O trabalho, iniciado em 1977 pelo etnógrafo José Maria Marques, continua hoje a ser desenvolvido com todo o carinho e respeito que merece. É de salientar que o Museu Etnográfico da Região do Vouga já foi suporte de vários estudos e trabalhos.

No final do ano passado [2018], o Museu Etnográfico da Região do Vouga, em parceria com a Câmara Municipal de Águeda, apresentou uma aplicação móvel. A aplicação disponível para Android e iOS, podendo ser usada no smartphone ou em tablet. Em peças de maior destaque, foram colocadas placas de identificação com QR code para que os visitantes possam retirar mais informação das peças expostas. Para instalar esta aplicação apenas é necessário pesquisar nas stores por “Museu Etnográfico da Região do Vouga” e selecionar “Instalar”.

Sugestão de leitura

Casa-Museu de Aljustrel é um espaço etnográfico

 

Entendemos que os grandes ou pequenos Museus de Etnografia, que cada grupo ou rancho folclórico expõem na sua sede, não podem ser apenas um local de armazenamento de objectos, abrigados do tempo e dos bárbaros, o que já seria muito. Devem ser um local de preservação e conservação com todos os cuidados que são inerentes, uma vez que é necessário prestar a devida atenção às temperaturas, humidades e ventilações. Tornando este local de divulgação, perpetuação, estudo e pesquisa, com a devida projecção para o exterior, envolvendo grupos folclóricos, universidades, escolas e outras instituições, com um importante papel educativo nas populações.

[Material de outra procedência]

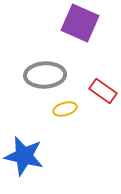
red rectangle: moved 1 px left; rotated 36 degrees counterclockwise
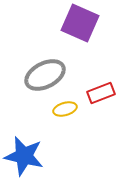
gray ellipse: rotated 24 degrees counterclockwise
red rectangle: moved 2 px left, 2 px down; rotated 56 degrees counterclockwise
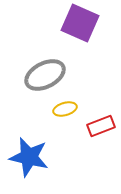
red rectangle: moved 33 px down
blue star: moved 5 px right, 1 px down
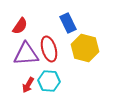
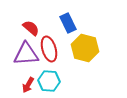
red semicircle: moved 11 px right, 2 px down; rotated 84 degrees counterclockwise
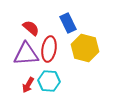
red ellipse: rotated 25 degrees clockwise
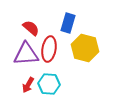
blue rectangle: rotated 42 degrees clockwise
cyan hexagon: moved 3 px down
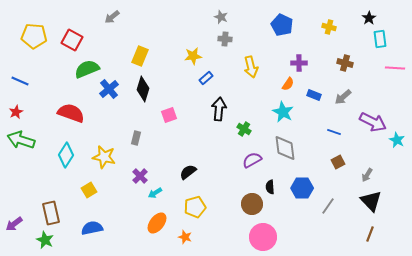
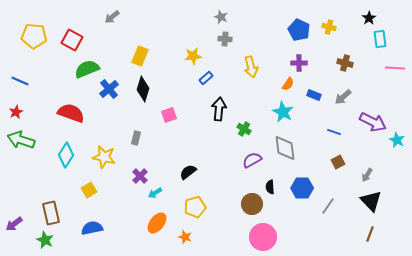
blue pentagon at (282, 25): moved 17 px right, 5 px down
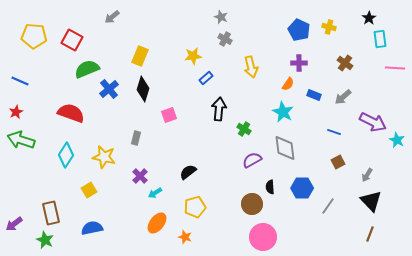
gray cross at (225, 39): rotated 24 degrees clockwise
brown cross at (345, 63): rotated 21 degrees clockwise
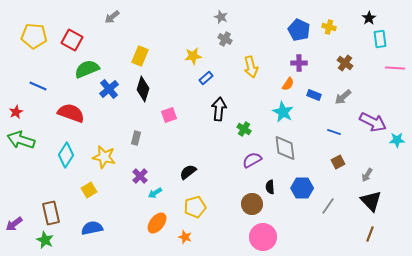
blue line at (20, 81): moved 18 px right, 5 px down
cyan star at (397, 140): rotated 28 degrees counterclockwise
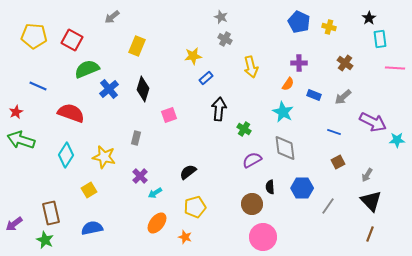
blue pentagon at (299, 30): moved 8 px up
yellow rectangle at (140, 56): moved 3 px left, 10 px up
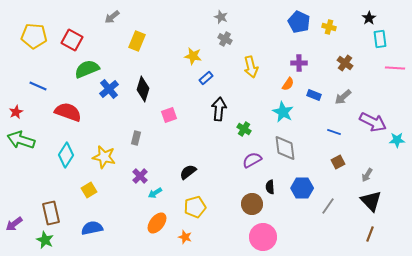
yellow rectangle at (137, 46): moved 5 px up
yellow star at (193, 56): rotated 18 degrees clockwise
red semicircle at (71, 113): moved 3 px left, 1 px up
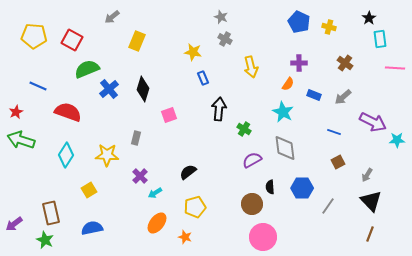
yellow star at (193, 56): moved 4 px up
blue rectangle at (206, 78): moved 3 px left; rotated 72 degrees counterclockwise
yellow star at (104, 157): moved 3 px right, 2 px up; rotated 10 degrees counterclockwise
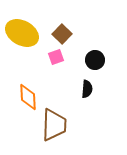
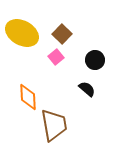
pink square: rotated 21 degrees counterclockwise
black semicircle: rotated 54 degrees counterclockwise
brown trapezoid: rotated 12 degrees counterclockwise
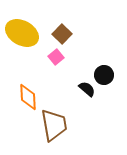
black circle: moved 9 px right, 15 px down
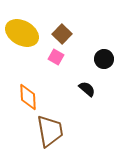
pink square: rotated 21 degrees counterclockwise
black circle: moved 16 px up
brown trapezoid: moved 4 px left, 6 px down
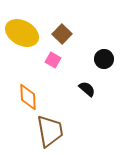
pink square: moved 3 px left, 3 px down
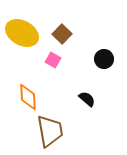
black semicircle: moved 10 px down
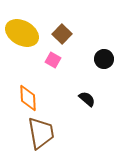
orange diamond: moved 1 px down
brown trapezoid: moved 9 px left, 2 px down
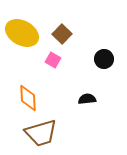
black semicircle: rotated 48 degrees counterclockwise
brown trapezoid: rotated 84 degrees clockwise
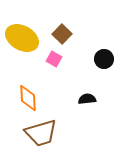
yellow ellipse: moved 5 px down
pink square: moved 1 px right, 1 px up
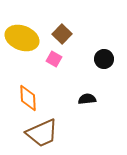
yellow ellipse: rotated 8 degrees counterclockwise
brown trapezoid: moved 1 px right; rotated 8 degrees counterclockwise
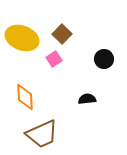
pink square: rotated 28 degrees clockwise
orange diamond: moved 3 px left, 1 px up
brown trapezoid: moved 1 px down
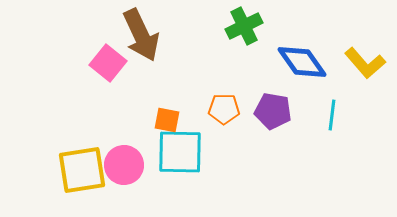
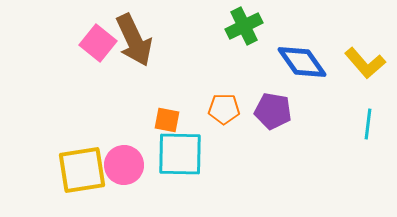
brown arrow: moved 7 px left, 5 px down
pink square: moved 10 px left, 20 px up
cyan line: moved 36 px right, 9 px down
cyan square: moved 2 px down
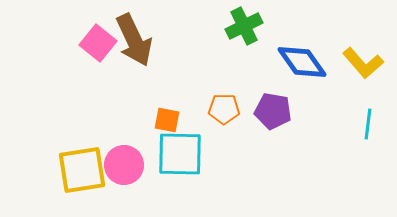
yellow L-shape: moved 2 px left
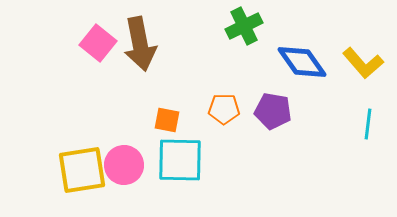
brown arrow: moved 6 px right, 4 px down; rotated 14 degrees clockwise
cyan square: moved 6 px down
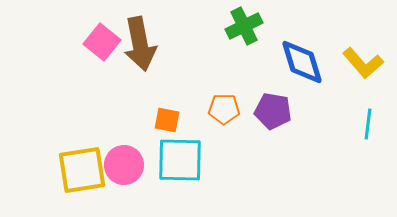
pink square: moved 4 px right, 1 px up
blue diamond: rotated 18 degrees clockwise
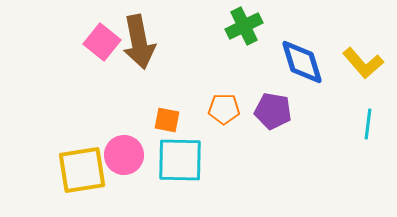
brown arrow: moved 1 px left, 2 px up
pink circle: moved 10 px up
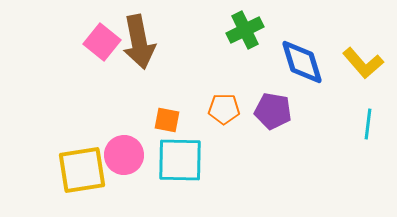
green cross: moved 1 px right, 4 px down
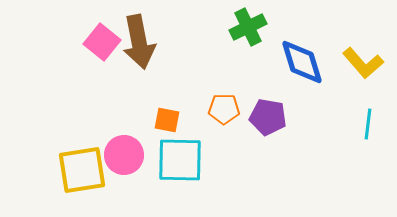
green cross: moved 3 px right, 3 px up
purple pentagon: moved 5 px left, 6 px down
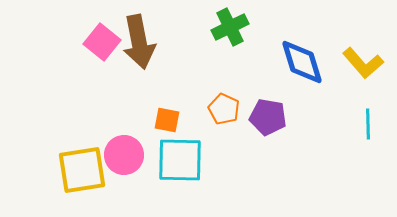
green cross: moved 18 px left
orange pentagon: rotated 24 degrees clockwise
cyan line: rotated 8 degrees counterclockwise
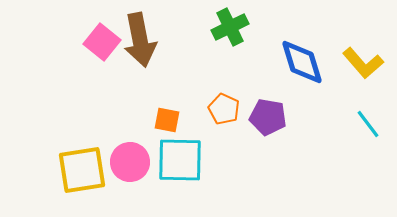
brown arrow: moved 1 px right, 2 px up
cyan line: rotated 36 degrees counterclockwise
pink circle: moved 6 px right, 7 px down
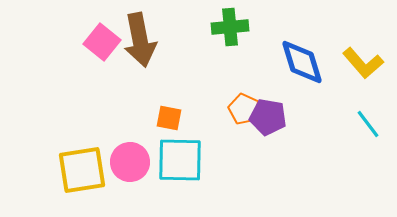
green cross: rotated 21 degrees clockwise
orange pentagon: moved 20 px right
orange square: moved 2 px right, 2 px up
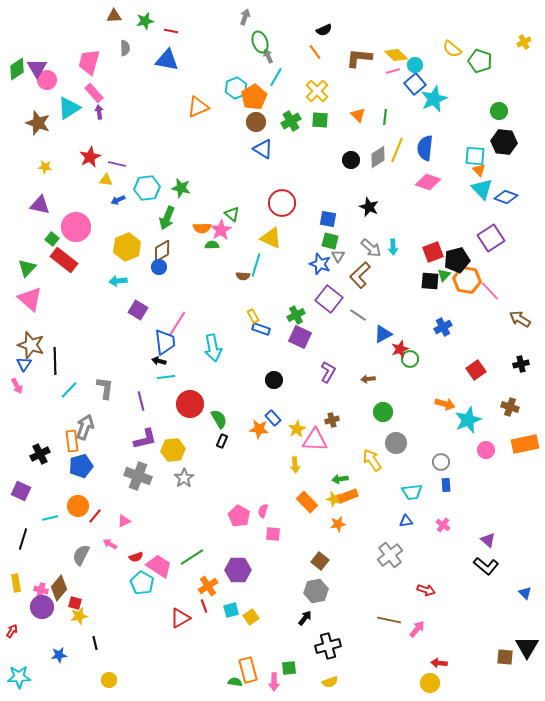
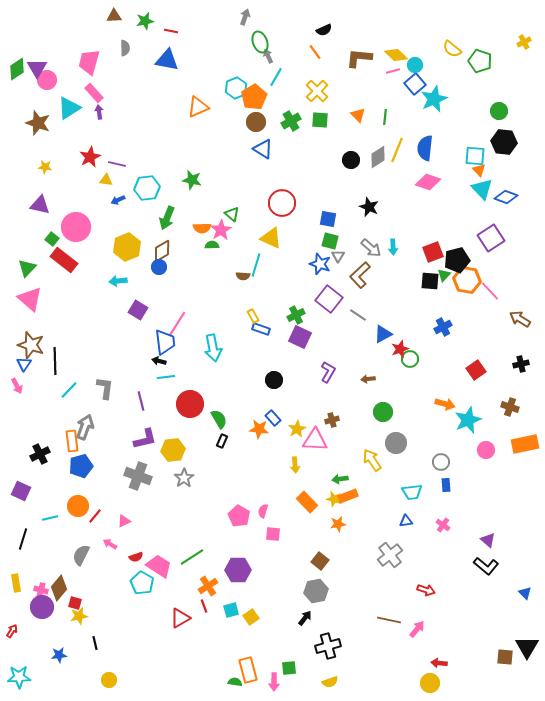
green star at (181, 188): moved 11 px right, 8 px up
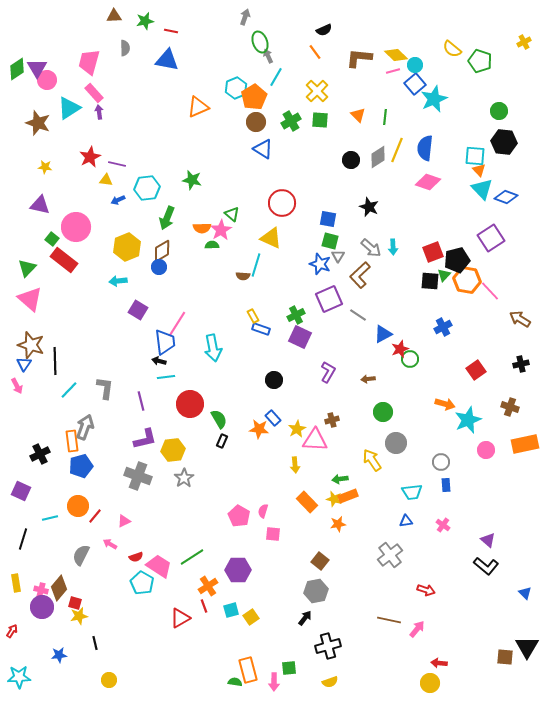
purple square at (329, 299): rotated 28 degrees clockwise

Vivemos tempos “líquidos”, nada existe para durar. A constante ameaça de perda de todos estes valores e a falta de consciencialização para a preservação da nossa cultura são um entrave ao desenvolvimento deste grandes projectos culturais. Não devemos deixar os nossos Museus Etnográficos no esquecimento, para que a geração vindoura não deixe de conhecer e estudar o seu passado.